1. Dongeng Pak Kerdil
Dahulu kala, hiduplah seorang petani bertubuh sangat kecil. Semua orang memanggilnya dengan nama Pak Kerdil. Pak Kerdil adalah seorang kakek yang tinggal sendiri di sebuah gubuk kecil di desa. Ia lelaki yang miskin dan tidak punya keluarga. Suatu hari, Pak Kerdil mencangkul tanah. Saat itu, seseorang datang memanggilnya.
"Pak Kerdil."
"Ada apa?" tanya Pak Kerdil.
"Ada seseorang datang ke rumahmu. Seorang anak kecil," ucap warga itu. Pak Kerdil bingung karena merasa tidak punya keluarga.
"Baiklah, aku akan pulang," jawab Pak Kerdil. Ia langsung memasukkan cangkulnya dan pulang. Begitu tiba, ia bertemu dengan seorang anak. Anak itu berdiri di depan pintu rumah Pak Kerdil. "Siapakah kau? Apakah aku mengenalmu?" tanya Pak Kerdil.
"Saya Adrian. Bunda menyuruh saya ke sini untuk menjumpai Pak Kerdil," jawab anak itu.
"Siapa ibundamu? Untuk apa ia menyuruhmu kemari?" tanya Pak Kerdil lagi.
"Bundaku seorang janda tua yang tinggal di pinggir desa. menyuruhku untuk meminta beras kepadamu. Kami tidak memiliki beras di rumah," jawab anak itu polos.
Pak Kerdil merasa iba dan kasihan, Pak Kerdil lalu membuka pintu rumah dan mempersilakan anak itu duduk. Selain beras, ia juga memberikan makan dan minum.
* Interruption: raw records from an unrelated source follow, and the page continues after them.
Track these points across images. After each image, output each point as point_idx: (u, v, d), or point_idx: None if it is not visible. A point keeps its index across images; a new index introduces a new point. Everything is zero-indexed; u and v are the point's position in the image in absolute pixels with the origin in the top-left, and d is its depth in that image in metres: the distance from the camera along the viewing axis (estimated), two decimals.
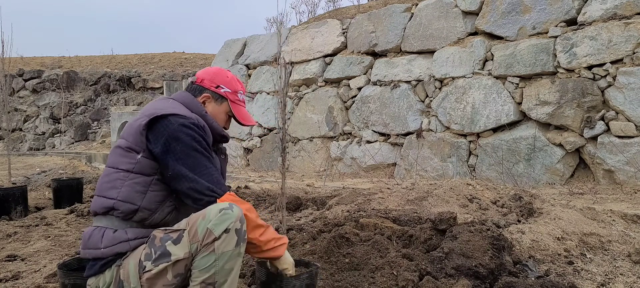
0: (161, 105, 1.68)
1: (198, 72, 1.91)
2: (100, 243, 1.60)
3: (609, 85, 4.85)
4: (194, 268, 1.52)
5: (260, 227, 1.65)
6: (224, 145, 1.95)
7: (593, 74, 4.97)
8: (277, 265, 1.75)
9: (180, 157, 1.58)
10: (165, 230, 1.58)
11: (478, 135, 5.81)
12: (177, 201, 1.68)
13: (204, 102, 1.83)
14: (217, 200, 1.58)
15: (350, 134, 7.24)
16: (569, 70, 5.13)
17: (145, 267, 1.52)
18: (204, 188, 1.58)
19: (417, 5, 6.78)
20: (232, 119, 1.93)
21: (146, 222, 1.64)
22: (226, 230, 1.50)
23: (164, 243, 1.53)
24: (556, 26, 5.30)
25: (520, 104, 5.49)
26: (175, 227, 1.57)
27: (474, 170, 5.75)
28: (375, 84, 7.00)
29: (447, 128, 6.09)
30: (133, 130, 1.65)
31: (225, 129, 1.89)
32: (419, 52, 6.60)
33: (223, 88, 1.86)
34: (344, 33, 7.66)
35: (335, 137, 7.41)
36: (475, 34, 6.12)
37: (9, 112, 5.54)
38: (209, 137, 1.71)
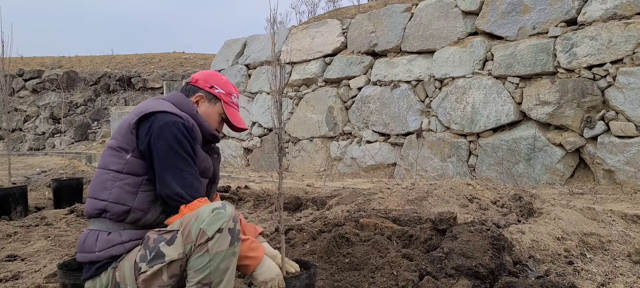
0: (151, 104, 1.71)
1: (193, 74, 1.94)
2: (95, 247, 1.61)
3: (609, 85, 4.85)
4: (189, 268, 1.51)
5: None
6: (223, 145, 1.97)
7: (593, 74, 4.97)
8: (255, 278, 1.63)
9: (160, 158, 1.60)
10: (159, 231, 1.57)
11: (478, 135, 5.81)
12: None
13: (197, 102, 1.86)
14: (184, 206, 1.56)
15: (350, 134, 7.24)
16: (569, 70, 5.13)
17: (140, 268, 1.52)
18: (173, 194, 1.58)
19: (417, 5, 6.78)
20: (225, 123, 1.96)
21: (139, 223, 1.64)
22: (219, 230, 1.49)
23: (157, 245, 1.52)
24: (556, 26, 5.30)
25: (520, 104, 5.49)
26: (169, 227, 1.57)
27: (474, 170, 5.75)
28: (375, 84, 7.00)
29: (447, 128, 6.09)
30: (123, 130, 1.67)
31: (218, 131, 1.90)
32: (419, 52, 6.60)
33: (217, 89, 1.89)
34: (344, 33, 7.66)
35: (335, 137, 7.41)
36: (475, 34, 6.12)
37: (9, 112, 5.54)
38: (196, 136, 1.72)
"Terima kasih, Pak Kerdil. Untuk membalas kebaikanmu, katakanlah padaku apa keinginan terbesar dalam hidupmu," ucap anak itu. Ternyata, anak itu jelmaan malaikat. Ia ingin menguji apakah Pak Kerdil mau menolongnya.
"Nak, aku ikhlas membantumu. Namun, jika kau ingin mengetahui keinginan terbesarku, aku ingin menjadi tinggi. Sangat sulit bagiku yang kerdil untuk menanam hingga memanen sawah dengan tubuhku yang kerdil," ucap Pak Kerdil.
Anak itu tersenyum. Seketika itu juga, Pak Kerdil merasakan tubuhnya seperti tertarik ke atas. Dalam beberapa detik, ia menjadi seseorang yang tinggi. Kini, semua orang tidak memanggilnya Pak Kerdil lagi.
Pesan moral: Alangkah indahnya jika kita saling menolong dan saling berbagi dengan ikhlas kepada orang yang membutuhkan.
2. Dongeng miki tikus dan ekornya yang hilang
Dua orang anak tikus sedang berkelahi saat Ibunda tikus baru pulang ke sarangnya. Kakaknya bernama Miki dan adiknya bernama Mika. Sang Bunda sangat marah karena persediaan keju makanan mereka jatuh berserakan di tanah. Ia lalu bertanya pada kedua anaknya.
"Siapa yang menaburkan semua keju ini?" tanya ibundanya. Miki melotot kepada Mika. Sebenarnya, Miki yang menjatuhkan keju hingga bertaburan ke tanah. Karena takut dimarahi Bundanya, ia mengancam Mika untuk tidak berkata jujur.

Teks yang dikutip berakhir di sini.